[[ Data shown open ]]
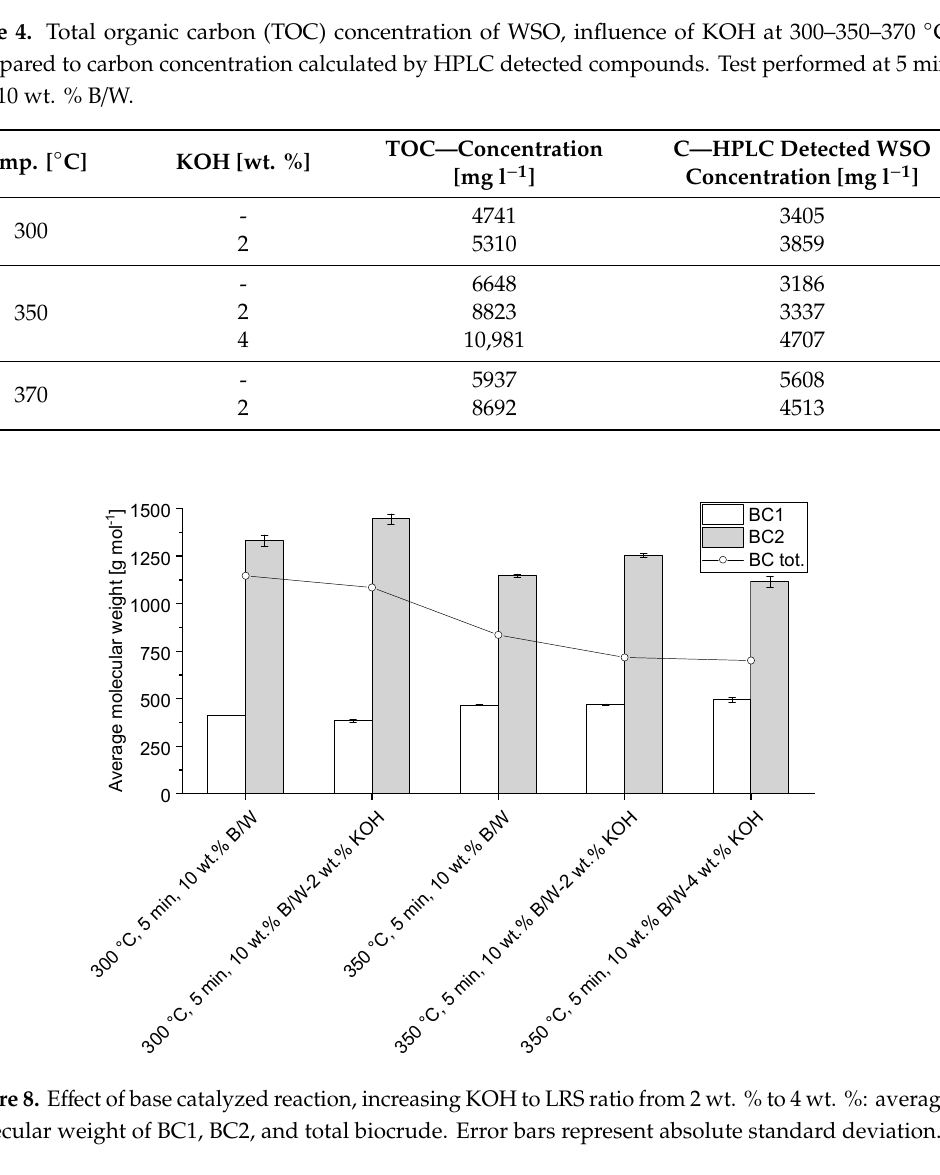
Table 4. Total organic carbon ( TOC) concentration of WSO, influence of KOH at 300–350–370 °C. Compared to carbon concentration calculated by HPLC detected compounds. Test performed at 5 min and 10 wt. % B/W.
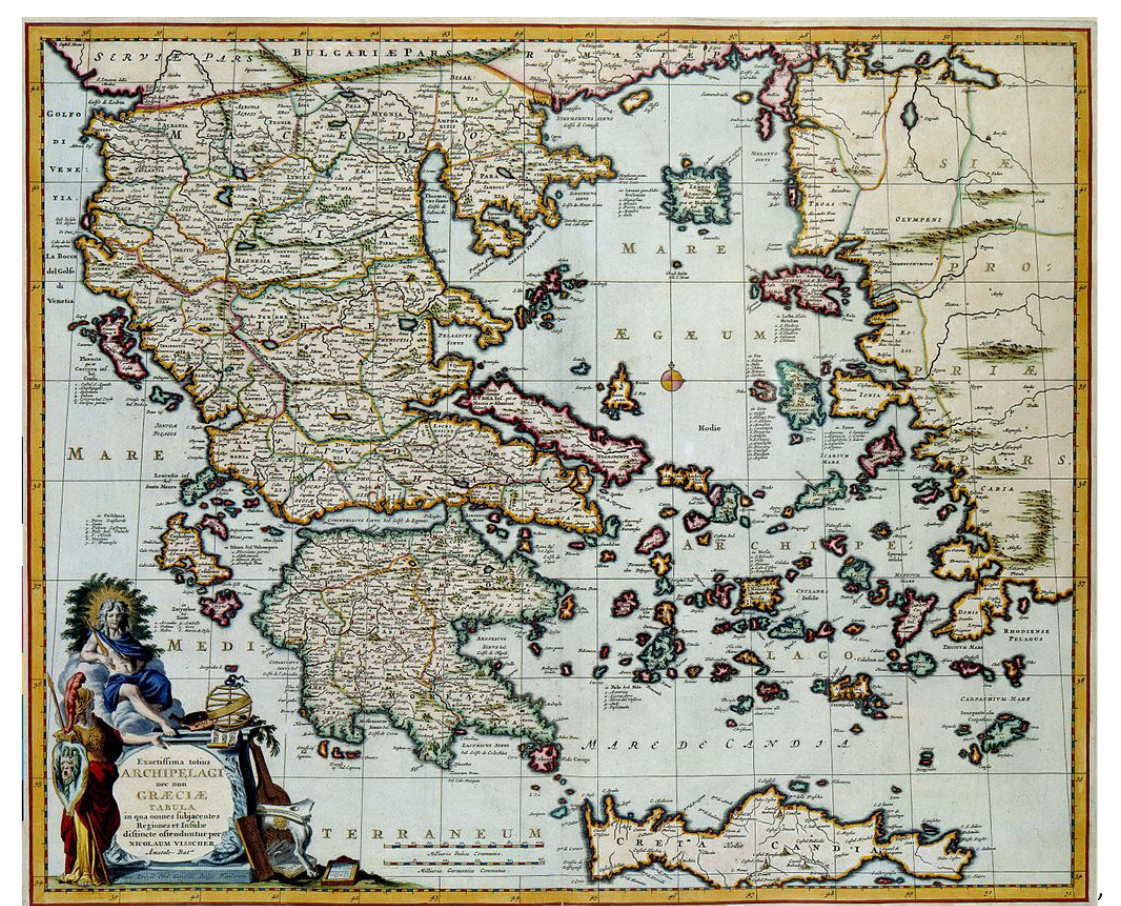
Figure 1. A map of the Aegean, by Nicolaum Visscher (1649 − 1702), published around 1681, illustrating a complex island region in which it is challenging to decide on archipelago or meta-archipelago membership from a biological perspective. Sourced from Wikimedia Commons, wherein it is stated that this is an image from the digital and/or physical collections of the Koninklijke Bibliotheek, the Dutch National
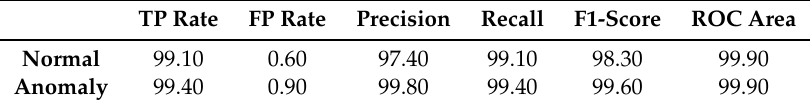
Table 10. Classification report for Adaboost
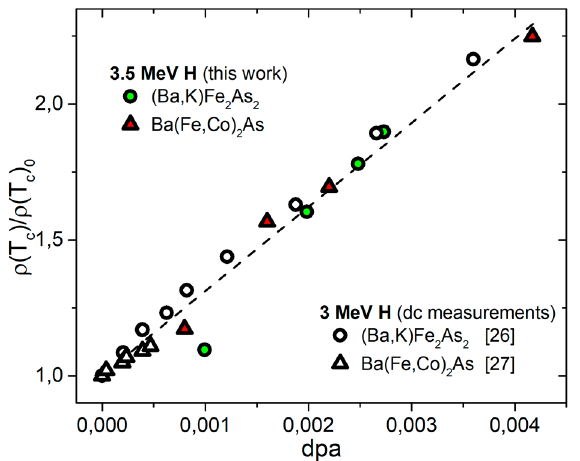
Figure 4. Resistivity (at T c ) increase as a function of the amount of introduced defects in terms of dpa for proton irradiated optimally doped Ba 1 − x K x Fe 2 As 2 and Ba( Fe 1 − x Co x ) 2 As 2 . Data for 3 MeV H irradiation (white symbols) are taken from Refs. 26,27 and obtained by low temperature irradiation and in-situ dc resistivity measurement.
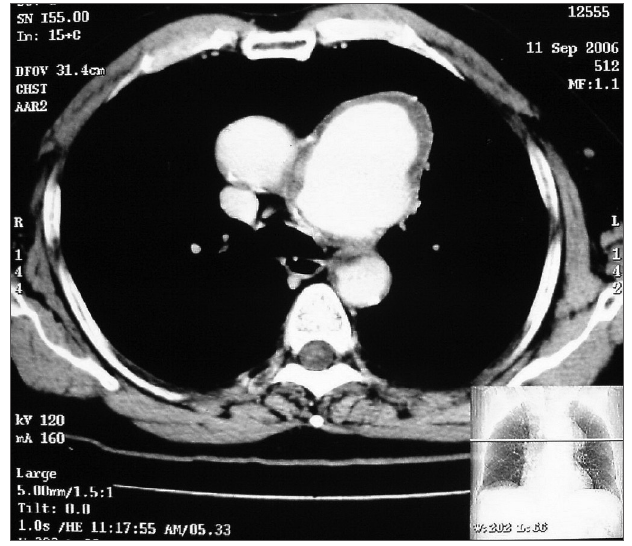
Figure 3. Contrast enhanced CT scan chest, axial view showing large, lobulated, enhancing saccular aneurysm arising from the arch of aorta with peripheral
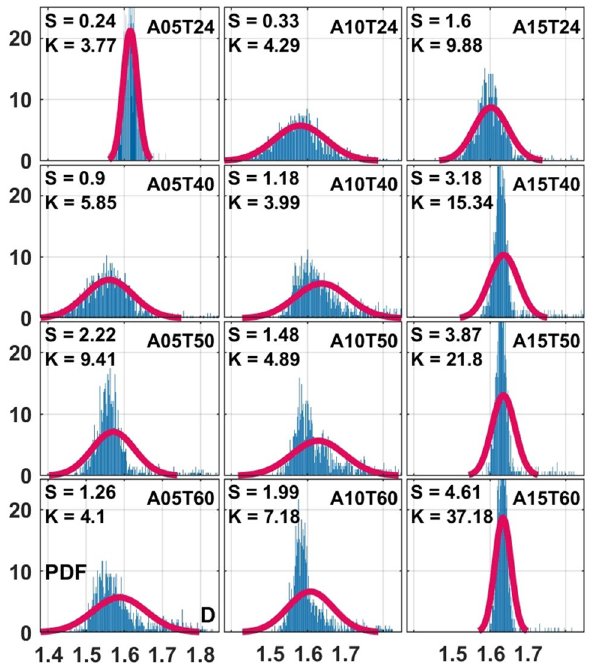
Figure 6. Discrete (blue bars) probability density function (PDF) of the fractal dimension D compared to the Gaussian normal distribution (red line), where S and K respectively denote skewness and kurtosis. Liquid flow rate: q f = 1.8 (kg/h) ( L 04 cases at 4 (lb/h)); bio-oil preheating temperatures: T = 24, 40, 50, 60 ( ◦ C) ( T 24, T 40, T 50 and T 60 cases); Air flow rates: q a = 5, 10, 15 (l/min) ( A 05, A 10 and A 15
[[ Data shown closed ]]
Scan the data above for the string "function". Copy every line in which it appears.

Response to the exercise:
Figure 4. Resistivity (at T c ) increase as a function of the amount of introduced defects in terms of dpa for proton irradiated optimally doped Ba 1 − x K x Fe 2 As 2 and Ba( Fe 1 − x Co x ) 2 As 2 . Data for 3 MeV H irradiation (white symbols) are taken from Refs. 26,27 and obtained by low temperature irradiation and in-situ dc resistivity measurement.
Figure 6. Discrete (blue bars) probability density function (PDF) of the fractal dimension D compared to the Gaussian normal distribution (red line), where S and K respectively denote skewness and kurtosis. Liquid flow rate: q f = 1.8 (kg/h) ( L 04 cases at 4 (lb/h)); bio-oil preheating temperatures: T = 24, 40, 50, 60 ( ◦ C) ( T 24, T 40, T 50 and T 60 cases); Air flow rates: q a = 5, 10, 15 (l/min) ( A 05, A 10 and A 15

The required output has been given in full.